1. Previous anticancer treatment-related toxic reactions have not recovered to grade 1 or below (excluding alopecia and conditions specified in inclusion criteria 8 and 9), or have not fully recovered from previous surgery (major surgery within 4 weeks);
2. Hypersensitivity, allergic to the investigational drug or its excipients;
3. Previous intolerance or resistance to ruxolitinib;
4. Use of JAK inhibitors within 4 weeks before the first dose;
5. Any significant clinical and laboratory abnormalities that, in the investigator's opinion, affect safety evaluation;
6. History of congestive heart failure, unstable angina, myocardial infarction, cerebrovascular accident (excluding lacunar infarction), or pulmonary embolism within 6 months prior to screening;
7. Impaired cardiac function or arrhythmic disease requiring treatment at screening;
8. Any active infection requiring intravenous antibiotic treatment at screening;
9. Active tuberculosis infection within 48 weeks prior to screening or latent tuberculosis infection indicated by tuberculosis-related tests during the screening period;
10. Patients who have undergone splenectomy or received radiation therapy to the spleen area within 12 months before the first dose;
11. Active hepatitis B virus (HBV) or hepatitis C virus (HCV) infection, except for: a) HBV infection: Patients with positive hepatitis B surface antigen (HbsAg) or hepatitis B core antibody (HbcAb) with undetectable peripheral blood HBV-DNA (below the detection limit of the testing laboratory) can be enrolled; they must continue antiviral therapy and have HBV-DNA testing every 12 weeks and at the end of treatment (EOT); b) HCV seropositive patients with negative HCV RNA can be enrolled.
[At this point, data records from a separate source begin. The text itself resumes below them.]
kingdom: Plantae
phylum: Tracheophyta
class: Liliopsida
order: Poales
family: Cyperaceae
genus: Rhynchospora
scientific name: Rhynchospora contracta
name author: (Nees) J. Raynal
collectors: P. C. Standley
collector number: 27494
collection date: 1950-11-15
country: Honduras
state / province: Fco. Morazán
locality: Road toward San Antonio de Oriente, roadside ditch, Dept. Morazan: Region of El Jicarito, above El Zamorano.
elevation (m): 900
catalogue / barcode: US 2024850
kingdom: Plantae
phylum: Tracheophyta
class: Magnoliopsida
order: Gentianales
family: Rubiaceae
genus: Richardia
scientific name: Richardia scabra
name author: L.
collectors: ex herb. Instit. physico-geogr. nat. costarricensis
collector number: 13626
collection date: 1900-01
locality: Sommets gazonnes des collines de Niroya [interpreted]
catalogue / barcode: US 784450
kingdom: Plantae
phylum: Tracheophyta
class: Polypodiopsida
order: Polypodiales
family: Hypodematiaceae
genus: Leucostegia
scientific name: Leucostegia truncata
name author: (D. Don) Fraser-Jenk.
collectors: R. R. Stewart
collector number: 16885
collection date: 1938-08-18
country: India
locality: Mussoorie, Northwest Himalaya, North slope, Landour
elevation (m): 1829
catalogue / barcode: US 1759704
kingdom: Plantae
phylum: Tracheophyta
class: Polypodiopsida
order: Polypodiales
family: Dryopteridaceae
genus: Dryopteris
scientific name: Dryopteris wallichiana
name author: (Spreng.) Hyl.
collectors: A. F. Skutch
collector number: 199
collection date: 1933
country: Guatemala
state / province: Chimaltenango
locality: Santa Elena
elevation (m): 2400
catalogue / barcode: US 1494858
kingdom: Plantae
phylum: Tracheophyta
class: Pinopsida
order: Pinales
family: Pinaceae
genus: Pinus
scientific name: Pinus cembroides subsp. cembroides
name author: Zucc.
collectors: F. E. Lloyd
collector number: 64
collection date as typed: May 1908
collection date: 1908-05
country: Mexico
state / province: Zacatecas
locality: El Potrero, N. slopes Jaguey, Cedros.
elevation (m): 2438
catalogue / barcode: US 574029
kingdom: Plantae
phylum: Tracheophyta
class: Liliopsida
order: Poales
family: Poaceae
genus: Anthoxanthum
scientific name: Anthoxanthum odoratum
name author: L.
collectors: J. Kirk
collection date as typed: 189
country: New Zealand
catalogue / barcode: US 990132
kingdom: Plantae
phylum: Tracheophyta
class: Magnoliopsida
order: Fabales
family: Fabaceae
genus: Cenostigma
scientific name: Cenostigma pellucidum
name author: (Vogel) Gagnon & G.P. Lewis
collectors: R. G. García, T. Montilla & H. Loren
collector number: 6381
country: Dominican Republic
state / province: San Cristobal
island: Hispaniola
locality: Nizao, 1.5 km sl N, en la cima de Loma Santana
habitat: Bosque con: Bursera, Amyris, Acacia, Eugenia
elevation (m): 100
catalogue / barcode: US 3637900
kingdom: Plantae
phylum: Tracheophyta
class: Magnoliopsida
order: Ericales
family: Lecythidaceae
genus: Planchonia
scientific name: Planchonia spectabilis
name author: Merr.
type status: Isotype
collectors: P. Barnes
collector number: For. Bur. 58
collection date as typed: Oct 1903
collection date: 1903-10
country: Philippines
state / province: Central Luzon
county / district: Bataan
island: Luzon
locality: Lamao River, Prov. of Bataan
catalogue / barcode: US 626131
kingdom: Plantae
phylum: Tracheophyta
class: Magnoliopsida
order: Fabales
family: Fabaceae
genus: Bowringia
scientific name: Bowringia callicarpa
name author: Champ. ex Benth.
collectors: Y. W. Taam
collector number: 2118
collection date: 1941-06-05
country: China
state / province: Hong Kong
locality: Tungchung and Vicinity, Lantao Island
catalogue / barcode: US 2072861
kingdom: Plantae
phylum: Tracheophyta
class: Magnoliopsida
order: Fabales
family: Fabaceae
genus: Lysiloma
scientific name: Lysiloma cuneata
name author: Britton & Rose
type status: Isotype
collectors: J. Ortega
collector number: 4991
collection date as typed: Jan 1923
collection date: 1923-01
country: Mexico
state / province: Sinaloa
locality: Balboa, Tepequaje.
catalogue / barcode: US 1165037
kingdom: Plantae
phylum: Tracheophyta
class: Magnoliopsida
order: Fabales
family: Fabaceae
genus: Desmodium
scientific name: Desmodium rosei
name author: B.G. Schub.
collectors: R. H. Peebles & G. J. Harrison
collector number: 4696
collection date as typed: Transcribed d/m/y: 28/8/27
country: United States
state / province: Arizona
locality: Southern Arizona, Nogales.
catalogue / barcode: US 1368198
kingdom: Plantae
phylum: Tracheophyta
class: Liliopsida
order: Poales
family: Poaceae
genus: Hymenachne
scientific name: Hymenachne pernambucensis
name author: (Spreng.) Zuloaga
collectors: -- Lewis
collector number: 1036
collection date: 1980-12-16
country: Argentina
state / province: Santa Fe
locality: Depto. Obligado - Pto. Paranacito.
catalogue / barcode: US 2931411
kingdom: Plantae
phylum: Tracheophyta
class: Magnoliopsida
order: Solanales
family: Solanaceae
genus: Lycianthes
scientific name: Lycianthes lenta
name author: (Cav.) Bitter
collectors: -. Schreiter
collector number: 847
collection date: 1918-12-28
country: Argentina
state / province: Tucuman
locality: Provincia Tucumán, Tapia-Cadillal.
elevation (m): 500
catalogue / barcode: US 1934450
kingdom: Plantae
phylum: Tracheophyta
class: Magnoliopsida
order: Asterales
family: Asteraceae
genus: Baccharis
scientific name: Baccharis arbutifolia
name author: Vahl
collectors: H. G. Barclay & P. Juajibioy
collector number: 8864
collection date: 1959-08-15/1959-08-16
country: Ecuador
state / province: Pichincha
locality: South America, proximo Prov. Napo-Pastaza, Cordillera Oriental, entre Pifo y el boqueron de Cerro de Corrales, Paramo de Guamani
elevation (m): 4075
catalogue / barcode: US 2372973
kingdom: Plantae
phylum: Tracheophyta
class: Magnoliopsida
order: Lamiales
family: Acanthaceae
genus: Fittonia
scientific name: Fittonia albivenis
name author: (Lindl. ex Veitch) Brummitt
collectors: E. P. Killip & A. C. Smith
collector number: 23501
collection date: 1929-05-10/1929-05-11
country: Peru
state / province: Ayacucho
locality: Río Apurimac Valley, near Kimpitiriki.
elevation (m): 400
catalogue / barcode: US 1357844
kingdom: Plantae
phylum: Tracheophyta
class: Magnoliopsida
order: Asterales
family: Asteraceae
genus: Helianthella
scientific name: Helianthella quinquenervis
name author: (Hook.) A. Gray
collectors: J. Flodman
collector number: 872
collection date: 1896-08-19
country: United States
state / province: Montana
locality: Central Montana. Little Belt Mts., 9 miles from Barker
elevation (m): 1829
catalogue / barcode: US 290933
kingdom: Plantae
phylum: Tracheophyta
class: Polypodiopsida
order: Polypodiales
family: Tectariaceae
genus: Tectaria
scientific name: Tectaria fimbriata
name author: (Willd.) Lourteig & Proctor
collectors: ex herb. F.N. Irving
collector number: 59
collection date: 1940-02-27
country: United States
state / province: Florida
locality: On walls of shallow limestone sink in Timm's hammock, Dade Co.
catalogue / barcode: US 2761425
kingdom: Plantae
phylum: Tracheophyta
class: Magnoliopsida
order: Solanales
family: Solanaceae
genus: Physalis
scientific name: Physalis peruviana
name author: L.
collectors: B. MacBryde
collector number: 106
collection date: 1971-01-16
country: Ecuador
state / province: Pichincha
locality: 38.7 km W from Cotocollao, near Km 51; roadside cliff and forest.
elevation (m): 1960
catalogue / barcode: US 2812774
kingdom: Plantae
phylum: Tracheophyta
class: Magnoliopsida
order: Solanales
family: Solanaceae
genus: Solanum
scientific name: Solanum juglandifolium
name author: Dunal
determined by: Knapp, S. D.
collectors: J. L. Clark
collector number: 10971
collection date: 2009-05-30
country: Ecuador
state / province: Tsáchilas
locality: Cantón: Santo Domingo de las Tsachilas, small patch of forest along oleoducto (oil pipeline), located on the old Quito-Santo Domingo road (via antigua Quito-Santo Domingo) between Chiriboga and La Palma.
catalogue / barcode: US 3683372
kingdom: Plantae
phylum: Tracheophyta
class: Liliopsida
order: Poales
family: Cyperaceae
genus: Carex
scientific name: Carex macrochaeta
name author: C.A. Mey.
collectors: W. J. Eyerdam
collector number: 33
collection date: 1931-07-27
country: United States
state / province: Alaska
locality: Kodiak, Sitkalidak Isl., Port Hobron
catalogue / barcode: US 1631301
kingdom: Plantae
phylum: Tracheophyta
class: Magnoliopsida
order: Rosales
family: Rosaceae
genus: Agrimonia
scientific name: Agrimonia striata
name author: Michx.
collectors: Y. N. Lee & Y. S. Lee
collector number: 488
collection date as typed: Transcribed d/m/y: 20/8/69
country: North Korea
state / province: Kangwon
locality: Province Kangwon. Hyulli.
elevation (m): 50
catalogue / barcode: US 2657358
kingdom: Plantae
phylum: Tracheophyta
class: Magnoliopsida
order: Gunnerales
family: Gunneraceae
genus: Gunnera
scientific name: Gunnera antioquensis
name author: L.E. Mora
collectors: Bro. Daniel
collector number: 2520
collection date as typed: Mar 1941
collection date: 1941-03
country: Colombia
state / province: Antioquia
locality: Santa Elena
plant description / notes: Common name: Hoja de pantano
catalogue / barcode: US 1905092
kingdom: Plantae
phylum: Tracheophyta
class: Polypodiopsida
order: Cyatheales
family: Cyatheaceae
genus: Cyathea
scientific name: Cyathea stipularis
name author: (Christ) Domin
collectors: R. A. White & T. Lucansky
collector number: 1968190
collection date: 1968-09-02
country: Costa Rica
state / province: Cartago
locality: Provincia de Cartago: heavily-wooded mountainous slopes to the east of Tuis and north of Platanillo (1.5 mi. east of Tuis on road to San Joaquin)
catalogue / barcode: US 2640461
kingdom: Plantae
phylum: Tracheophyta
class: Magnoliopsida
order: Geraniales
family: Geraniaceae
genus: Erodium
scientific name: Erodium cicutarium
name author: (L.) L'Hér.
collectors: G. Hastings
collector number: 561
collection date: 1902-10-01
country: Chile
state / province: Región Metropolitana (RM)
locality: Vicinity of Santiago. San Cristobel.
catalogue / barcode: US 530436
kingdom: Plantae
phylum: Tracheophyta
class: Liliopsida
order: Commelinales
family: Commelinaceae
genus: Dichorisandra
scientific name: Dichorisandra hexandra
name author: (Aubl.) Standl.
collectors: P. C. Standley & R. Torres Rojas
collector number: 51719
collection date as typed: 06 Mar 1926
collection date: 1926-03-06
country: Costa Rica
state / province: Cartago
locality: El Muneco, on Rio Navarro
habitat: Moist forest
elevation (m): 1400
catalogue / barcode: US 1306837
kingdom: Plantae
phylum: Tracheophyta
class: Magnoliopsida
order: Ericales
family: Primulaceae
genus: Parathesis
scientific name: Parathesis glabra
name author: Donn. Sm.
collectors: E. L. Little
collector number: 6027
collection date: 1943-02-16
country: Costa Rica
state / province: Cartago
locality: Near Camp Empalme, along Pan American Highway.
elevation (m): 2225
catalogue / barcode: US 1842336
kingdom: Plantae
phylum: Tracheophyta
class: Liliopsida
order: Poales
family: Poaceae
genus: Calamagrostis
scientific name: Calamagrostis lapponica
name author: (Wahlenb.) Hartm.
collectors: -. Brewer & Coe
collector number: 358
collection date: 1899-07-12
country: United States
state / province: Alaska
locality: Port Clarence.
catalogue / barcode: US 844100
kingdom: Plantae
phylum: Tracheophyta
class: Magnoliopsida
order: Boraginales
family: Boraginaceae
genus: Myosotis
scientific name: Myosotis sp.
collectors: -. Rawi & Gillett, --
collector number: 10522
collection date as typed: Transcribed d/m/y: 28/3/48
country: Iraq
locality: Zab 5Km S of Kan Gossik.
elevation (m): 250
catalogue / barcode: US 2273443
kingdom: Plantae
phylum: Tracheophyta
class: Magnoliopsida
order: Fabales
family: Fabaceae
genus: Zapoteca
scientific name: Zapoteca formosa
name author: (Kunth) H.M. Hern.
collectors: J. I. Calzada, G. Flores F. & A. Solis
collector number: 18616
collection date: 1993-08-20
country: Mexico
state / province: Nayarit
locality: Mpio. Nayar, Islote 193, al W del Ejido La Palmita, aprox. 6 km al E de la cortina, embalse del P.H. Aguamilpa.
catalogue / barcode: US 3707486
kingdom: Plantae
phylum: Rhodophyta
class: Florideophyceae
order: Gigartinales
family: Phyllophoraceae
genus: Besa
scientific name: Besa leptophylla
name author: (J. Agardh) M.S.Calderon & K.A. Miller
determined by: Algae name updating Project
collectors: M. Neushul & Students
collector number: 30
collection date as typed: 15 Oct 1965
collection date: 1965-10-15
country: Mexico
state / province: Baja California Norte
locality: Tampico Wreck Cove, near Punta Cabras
12. Positive for human immunodeficiency virus antibody (HIV-Ab) or Treponema pallidum antibody (TP-Ab) (patients with positive Treponema pallidum antibody can have a titer test, and the investigator will determine eligibility based on comprehensive judgment);
13. Patients with epilepsy or those using psychiatric drugs or sedatives at screening (excluding those used for sleep purposes);
14. Pregnant or breastfeeding women, and patients with reproductive potential (male and female) who refuse to use contraceptive measures during the trial and for 6 months after the trial;
15. Patients who have had another malignancy within 5 years before the first dose (excluding cured in-situ carcinoma and basal cell carcinoma of the skin);
16. Patients with other severe diseases that, in the investigator's opinion, may affect safety or compliance;
17. Patients who participated in other clinical trials of investigational drugs or medical devices within 1 month before the first dose and used the investigational drug or device;
18. Use of any treatment for MF (other than JAK inhibitors) within 2 weeks or 5 half-lives (whichever is longer) before the first dose, any immunomodulatory agents (e.g., thalidomide), any immunosuppressants, ≥10 mg/day prednisone or equivalent biological potency corticosteroids, or growth factors (e.g., erythropoietin (EPO)) (Traditional Chinese medicine should be stopped 1 day before the first dose);
19. Patients with a history of congenital or acquired bleeding disorders;
20. Other factors that the investigator deems unsuitable for participation in the trial.